The more people try to create Object-Oriented Code without a blueprint (i.e. UML, RUP, ICONIX), the more cumbersome the application will be. You’ll be constantly re-writing, re-wiring, and re-thinking your application as you go along trying to keep it “Perfect”.

This also goes along the lines of the “Educated Developer” versus the “Kamikazee Developer”. The educated developer tries to learn about his technology before jumping in. The Kamikazee developer jumps right in. There’s nothing right or wrong with either, except in the world of OOP. With more features comes more rules: rules that must be learned. If you don’t follow the rules, don’t bother.

A good example is the “Object State” rule, which is sadly the one I see broken the most. For example, so many times I’ve seen something like object.delete(intObjectID) or object.ID = intObjectID (hungarian notation used for illustration only). The former should delete the object based on it’s state, which should contain an ID property. The latter should never be allowed.
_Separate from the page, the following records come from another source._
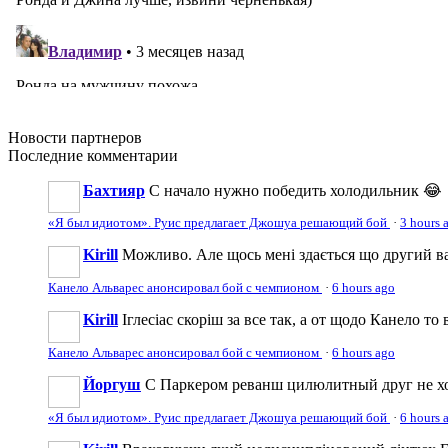
Новости
партнеров
Последние
комментарии
Бахтияр
С начало нужно победить холодильник 😂
«Я был идиотом». Руис предлагает Джошуа решающий бой
·
3 hours 
Kirill
Можливо. Але щось мені здається що другий вар
Канело Альварес анонсировал бой с чемпионом
·
6 hours ago
Kirill
Іглесіас скоріш за все так, а от щодо Канело то
Канело Альварес анонсировал бой с чемпионом
·
6 hours ago
Йоргуш
С Паркером реванш цилюлитный друг не хоч
«Я был идиотом». Руис предлагает Джошуа решающий бой
·
6 hours 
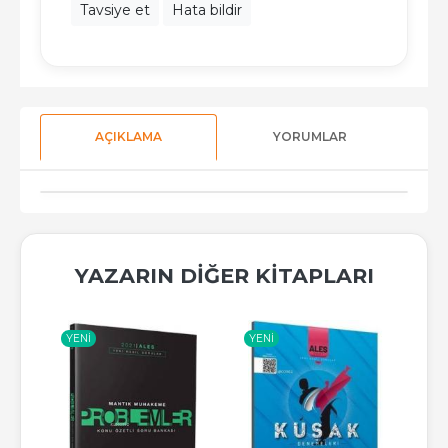
Tavsiye et
Hata bildir
AÇIKLAMA
YORUMLAR
YAZARIN DIĞER KITAPLARI
YENI
YENI
YE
Any property that changes the identity of the object should be read-only or protected, and set only on construction. If you need a different object, construct another one. If you want to reuse your object, use component services (Like COM+).

In short, I think purest OOP is a good thing, when implemented correctly. It all goes back to the cardinal rule of programming: Just because you can, doesn’t mean you should.

What book is that? I’d like to read it.

I find you can also refactor too much (If I’m using the term correctly). I find myself revisiting code all-too-often, fixing it to work the “Right Way” after learning some important lessons (Like using a Dictionary instead of a HashTable, or finding that some functionality belongs in a super-class, and not in the abstract).

What OOP brings to the table is an easy vehicle for Separation of Concerns. That means I can treat different things as the same because I don’t care about how they’re different, only about how they’re the same in my current context. For example, I can treat my house and my car and my job as the same because they all have impact on my personal budget. By using the tools of OOP, I can create a framework for this, and easily add other ‘things’ to my budget later.
Could this be done with plain old Structured Programming? Sure, but not with less code or more maintainable, at least not without simulating OOP to some extent.

“writing programs where IFoos talk to IBars but there is only one implementation of each interface!” Sorry but I can’t help to sign up and post against this.

(At least in .net) you can’t mock if you don’t use interface. End of story. And if you can’t mock, you can’t unit test. Yes yes, there are hax/super mocks (that can even intercept/mock extension methods) etc etc.

But why make life difficult?
Create interface -> Mock -> test -> rinse repeat -> ??? profit?

As JA said “A little OO goes a long way”. Amen.